Contra Costa County was the only lobbyist employer in the top 10 spenders from last quarter not to be on the same list historically. Since 2005, it has reported spending just under $18 million to push its point of view in state government.

SEIU State Council: $754,000

The Service Employees International Union, a labor organization that represents more than 700,000 state workers, including more than 180,000 state employees, spent nearly $754,000 on lobbying so far this year, advocating before the state’s public pension system, the state treasurer, and the governor as well as on 77 different bills.

Among those bills, the union reported lobbying for a bill from Democratic Assemblymember Buffy Wicks from Oakland to expand paid family leave benefits for caretakers of seriously ill people.

Though the council is near the bottom of this list, it has been the second-largest aggregate spender on lobbying since 2005, reporting more than $80 million in total state-level advocacy expenditures.

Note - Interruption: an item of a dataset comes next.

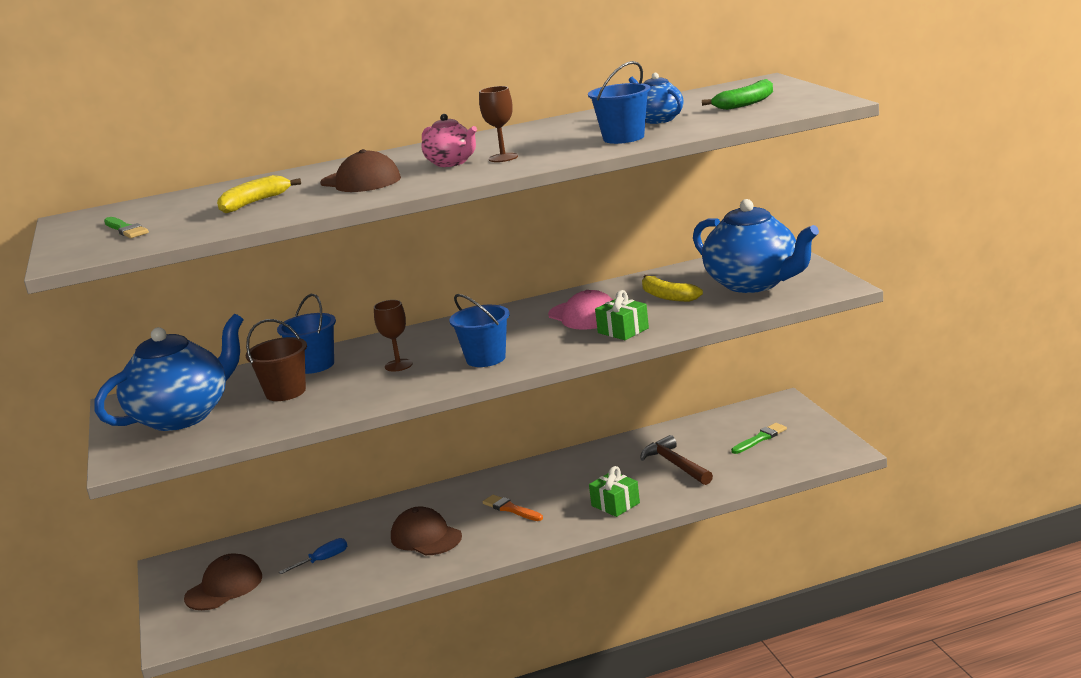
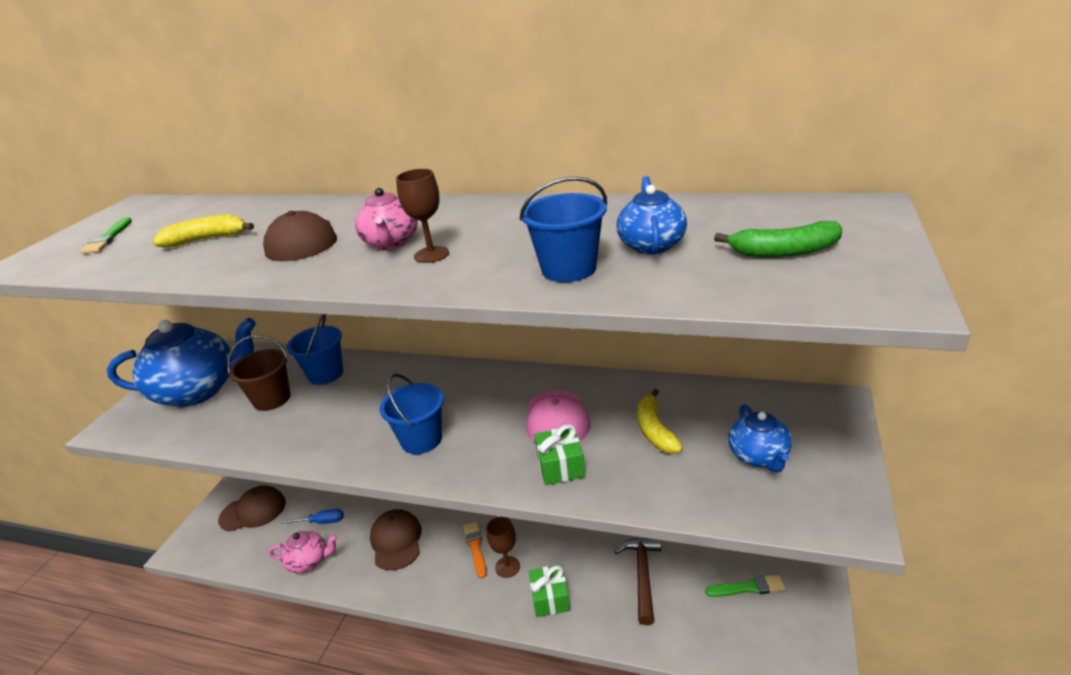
camera: 35 degrees right, 10 degrees up
(348, 583) = (309, 561): none -> pink teapot
(398, 365) = (364, 409): brown goblet -> brown goblet (507, 567)
(753, 283) = (759, 456): blue teapot -> blue teapot, size x0.51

California Teachers Association: $667,000

The statewide teachers union reported advocating on more legislation than any other group in the top 10: 172 bills and resolutions in just the first three months of this year. The union also reported lobbying on the state budget and before the Commission on Teacher Credentialing, but it did not report a new public position on legislation between January and March. Perhaps that’s not surprising — it’s already on the record for 203 pieces of legislation.

The labor group hosts the fourth largest bill lobbying effort since 2005, reporting more than $70 million in lobbying expenses.